--- START ---

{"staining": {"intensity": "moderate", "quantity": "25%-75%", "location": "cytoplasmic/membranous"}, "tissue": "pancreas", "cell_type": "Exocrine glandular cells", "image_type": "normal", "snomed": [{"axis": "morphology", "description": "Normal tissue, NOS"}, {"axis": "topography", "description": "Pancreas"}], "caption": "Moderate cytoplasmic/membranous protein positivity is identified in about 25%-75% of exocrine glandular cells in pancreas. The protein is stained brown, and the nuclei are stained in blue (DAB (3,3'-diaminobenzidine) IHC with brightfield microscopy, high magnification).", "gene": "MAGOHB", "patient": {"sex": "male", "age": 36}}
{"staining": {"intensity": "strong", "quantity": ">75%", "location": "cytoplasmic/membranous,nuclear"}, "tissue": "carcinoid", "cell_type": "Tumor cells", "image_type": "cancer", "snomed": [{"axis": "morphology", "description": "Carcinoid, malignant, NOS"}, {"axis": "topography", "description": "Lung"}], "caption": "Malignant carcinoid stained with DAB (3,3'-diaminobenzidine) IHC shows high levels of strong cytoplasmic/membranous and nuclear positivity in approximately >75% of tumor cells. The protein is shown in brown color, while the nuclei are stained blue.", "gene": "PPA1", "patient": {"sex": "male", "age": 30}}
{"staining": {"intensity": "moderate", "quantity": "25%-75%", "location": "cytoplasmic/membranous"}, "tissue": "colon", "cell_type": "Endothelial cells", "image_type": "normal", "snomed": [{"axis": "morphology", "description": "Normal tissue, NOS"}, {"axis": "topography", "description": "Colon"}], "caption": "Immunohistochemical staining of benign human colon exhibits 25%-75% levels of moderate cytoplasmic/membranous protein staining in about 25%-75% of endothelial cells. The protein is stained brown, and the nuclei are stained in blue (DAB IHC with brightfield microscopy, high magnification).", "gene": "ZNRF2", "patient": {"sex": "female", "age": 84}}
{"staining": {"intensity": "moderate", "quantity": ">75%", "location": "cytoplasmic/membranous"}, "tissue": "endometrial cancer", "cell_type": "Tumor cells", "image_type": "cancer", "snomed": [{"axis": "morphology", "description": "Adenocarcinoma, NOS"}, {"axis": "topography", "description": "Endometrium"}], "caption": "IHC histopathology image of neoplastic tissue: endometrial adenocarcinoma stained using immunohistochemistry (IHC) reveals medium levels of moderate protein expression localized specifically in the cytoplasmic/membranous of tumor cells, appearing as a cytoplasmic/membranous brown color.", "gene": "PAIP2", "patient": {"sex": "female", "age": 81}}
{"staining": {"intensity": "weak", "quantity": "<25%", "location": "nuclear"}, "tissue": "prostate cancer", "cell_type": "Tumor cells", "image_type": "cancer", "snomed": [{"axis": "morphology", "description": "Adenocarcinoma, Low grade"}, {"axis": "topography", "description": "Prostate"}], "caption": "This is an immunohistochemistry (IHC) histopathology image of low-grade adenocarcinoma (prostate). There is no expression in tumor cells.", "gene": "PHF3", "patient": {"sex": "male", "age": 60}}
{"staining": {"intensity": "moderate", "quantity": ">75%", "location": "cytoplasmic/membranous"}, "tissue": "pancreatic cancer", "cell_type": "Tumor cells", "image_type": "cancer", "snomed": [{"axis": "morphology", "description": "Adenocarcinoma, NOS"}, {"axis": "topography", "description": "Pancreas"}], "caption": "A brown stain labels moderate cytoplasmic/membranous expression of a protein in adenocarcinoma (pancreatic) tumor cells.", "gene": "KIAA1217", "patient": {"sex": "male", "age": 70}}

--- END ---

◆ **Task details**: Every line of the listing is to be transcribed exactly.

◆ **Solution for this task**:
{"staining": {"intensity": "moderate", "quantity": "25%-75%", "location": "cytoplasmic/membranous"}, "tissue": "pancreas", "cell_type": "Exocrine glandular cells", "image_type": "normal", "snomed": [{"axis": "morphology", "description": "Normal tissue, NOS"}, {"axis": "topography", "description": "Pancreas"}], "caption": "Moderate cytoplasmic/membranous protein positivity is identified in about 25%-75% of exocrine glandular cells in pancreas. The protein is stained brown, and the nuclei are stained in blue (DAB (3,3'-diaminobenzidine) IHC with brightfield microscopy, high magnification).", "gene": "MAGOHB", "patient": {"sex": "male", "age": 36}}
{"staining": {"intensity": "strong", "quantity": ">75%", "location": "cytoplasmic/membranous,nuclear"}, "tissue": "carcinoid", "cell_type": "Tumor cells", "image_type": "cancer", "snomed": [{"axis": "morphology", "description": "Carcinoid, malignant, NOS"}, {"axis": "topography", "description": "Lung"}], "caption": "Malignant carcinoid stained with DAB (3,3'-diaminobenzidine) IHC shows high levels of strong cytoplasmic/membranous and nuclear positivity in approximately >75% of tumor cells. The protein is shown in brown color, while the nuclei are stained blue.", "gene": "PPA1", "patient": {"sex": "male", "age": 30}}
{"staining": {"intensity": "moderate", "quantity": "25%-75%", "location": "cytoplasmic/membranous"}, "tissue": "colon", "cell_type": "Endothelial cells", "image_type": "normal", "snomed": [{"axis": "morphology", "description": "Normal tissue, NOS"}, {"axis": "topography", "description": "Colon"}], "caption": "Immunohistochemical staining of benign human colon exhibits 25%-75% levels of moderate cytoplasmic/membranous protein staining in about 25%-75% of endothelial cells. The protein is stained brown, and the nuclei are stained in blue (DAB IHC with brightfield microscopy, high magnification).", "gene": "ZNRF2", "patient": {"sex": "female", "age": 84}}
{"staining": {"intensity": "moderate", "quantity": ">75%", "location": "cytoplasmic/membranous"}, "tissue": "endometrial cancer", "cell_type": "Tumor cells", "image_type": "cancer", "snomed": [{"axis": "morphology", "description": "Adenocarcinoma, NOS"}, {"axis": "topography", "description": "Endometrium"}], "caption": "IHC histopathology image of neoplastic tissue: endometrial adenocarcinoma stained using immunohistochemistry (IHC) reveals medium levels of moderate protein expression localized specifically in the cytoplasmic/membranous of tumor cells, appearing as a cytoplasmic/membranous brown color.", "gene": "PAIP2", "patient": {"sex": "female", "age": 81}}
{"staining": {"intensity": "weak", "quantity": "<25%", "location": "nuclear"}, "tissue": "prostate cancer", "cell_type": "Tumor cells", "image_type": "cancer", "snomed": [{"axis": "morphology", "description": "Adenocarcinoma, Low grade"}, {"axis": "topography", "description": "Prostate"}], "caption": "This is an immunohistochemistry (IHC) histopathology image of low-grade adenocarcinoma (prostate). There is no expression in tumor cells.", "gene": "PHF3", "patient": {"sex": "male", "age": 60}}
{"staining": {"intensity": "moderate", "quantity": ">75%", "location": "cytoplasmic/membranous"}, "tissue": "pancreatic cancer", "cell_type": "Tumor cells", "image_type": "cancer", "snomed": [{"axis": "morphology", "description": "Adenocarcinoma, NOS"}, {"axis": "topography", "description": "Pancreas"}], "caption": "A brown stain labels moderate cytoplasmic/membranous expression of a protein in adenocarcinoma (pancreatic) tumor cells.", "gene": "KIAA1217", "patient": {"sex": "male", "age": 70}}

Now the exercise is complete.